-- Extracted records follows --
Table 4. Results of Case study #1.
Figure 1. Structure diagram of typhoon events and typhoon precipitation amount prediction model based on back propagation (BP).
-- Extracted records concluded --
-- Extracted records follows --
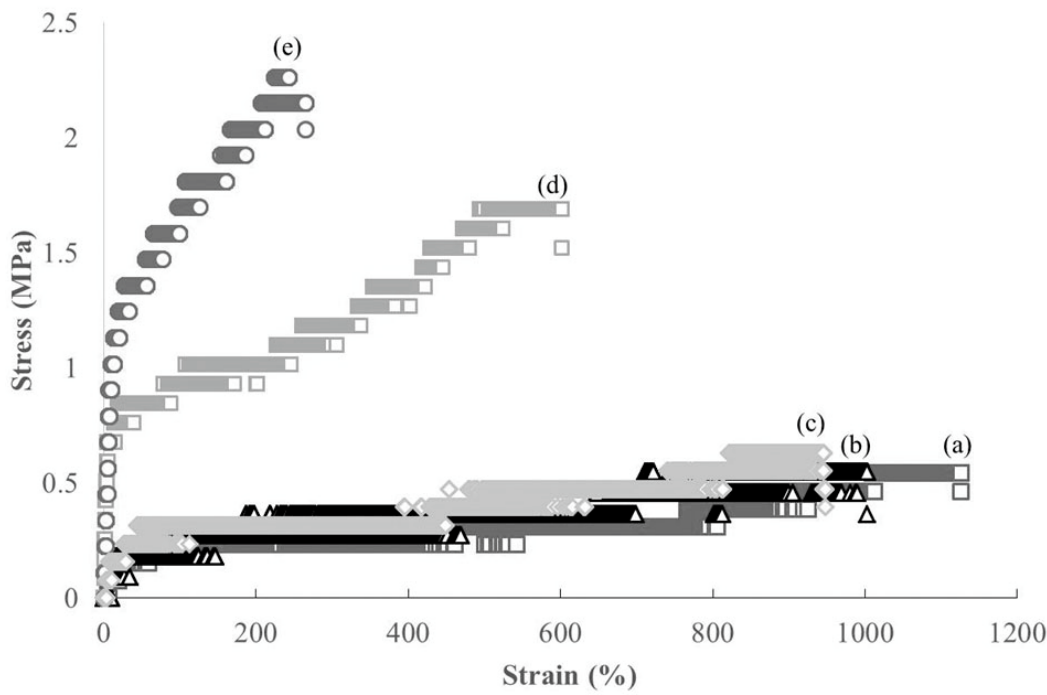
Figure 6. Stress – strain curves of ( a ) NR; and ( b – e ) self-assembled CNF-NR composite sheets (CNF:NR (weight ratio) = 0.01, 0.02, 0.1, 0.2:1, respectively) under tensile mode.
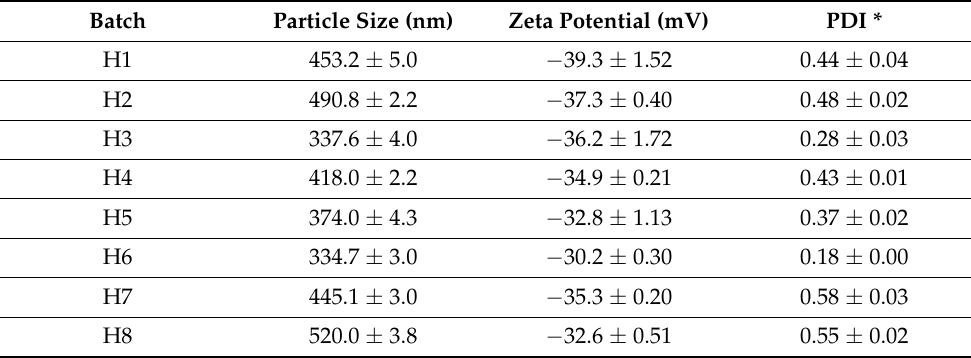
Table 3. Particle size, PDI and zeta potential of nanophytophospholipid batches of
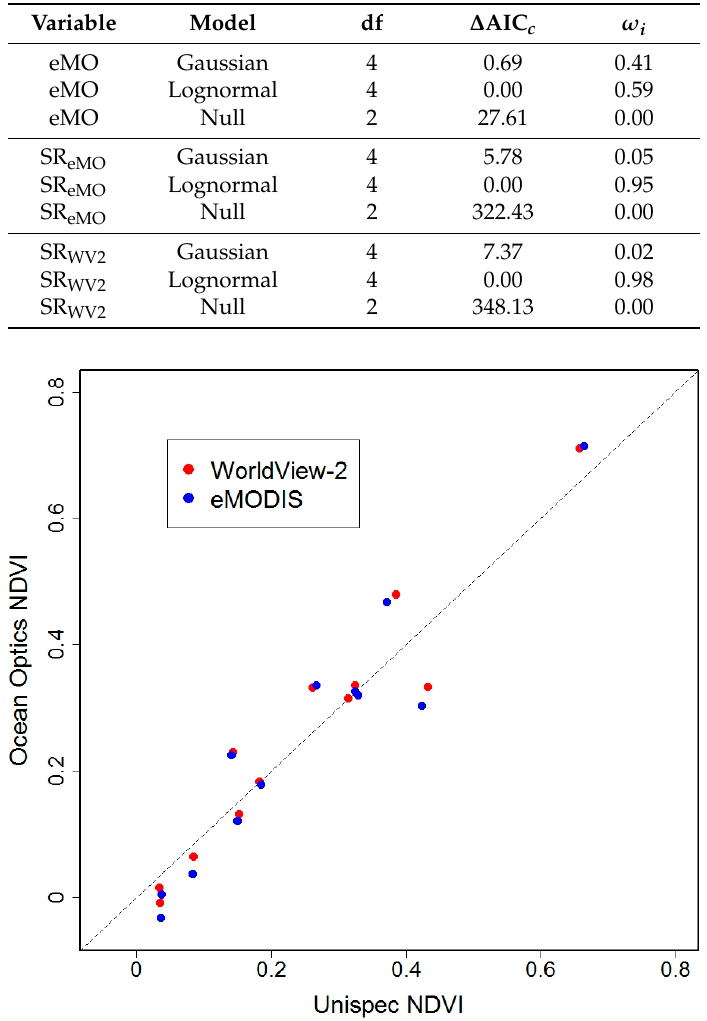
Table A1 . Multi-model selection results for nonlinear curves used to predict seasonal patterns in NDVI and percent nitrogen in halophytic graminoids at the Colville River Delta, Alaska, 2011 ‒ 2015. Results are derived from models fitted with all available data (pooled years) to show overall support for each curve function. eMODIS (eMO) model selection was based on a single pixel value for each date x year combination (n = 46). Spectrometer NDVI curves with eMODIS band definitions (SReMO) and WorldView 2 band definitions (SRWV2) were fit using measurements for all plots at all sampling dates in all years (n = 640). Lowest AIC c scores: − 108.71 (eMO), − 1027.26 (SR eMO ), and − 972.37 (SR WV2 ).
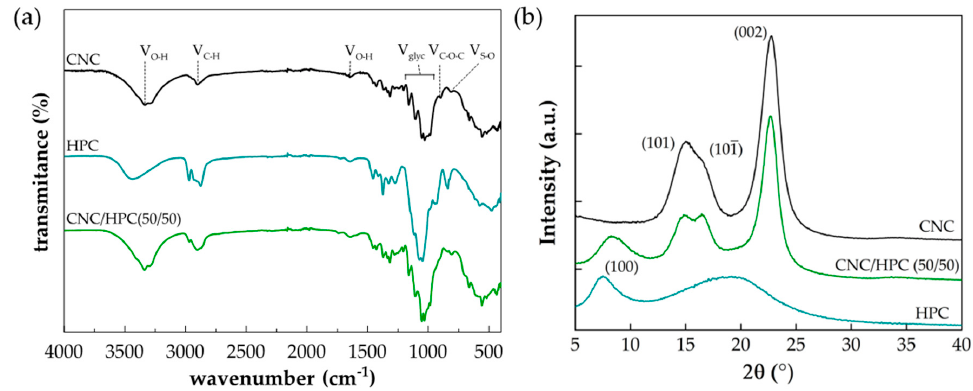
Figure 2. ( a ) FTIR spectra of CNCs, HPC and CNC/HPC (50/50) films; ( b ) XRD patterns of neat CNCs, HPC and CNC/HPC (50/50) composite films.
-- Extracted records concluded --
▸ **Problem to solve**: In the records, how many lines include the string "Results"? The answer is that number alone.

▸ **Your response**: 2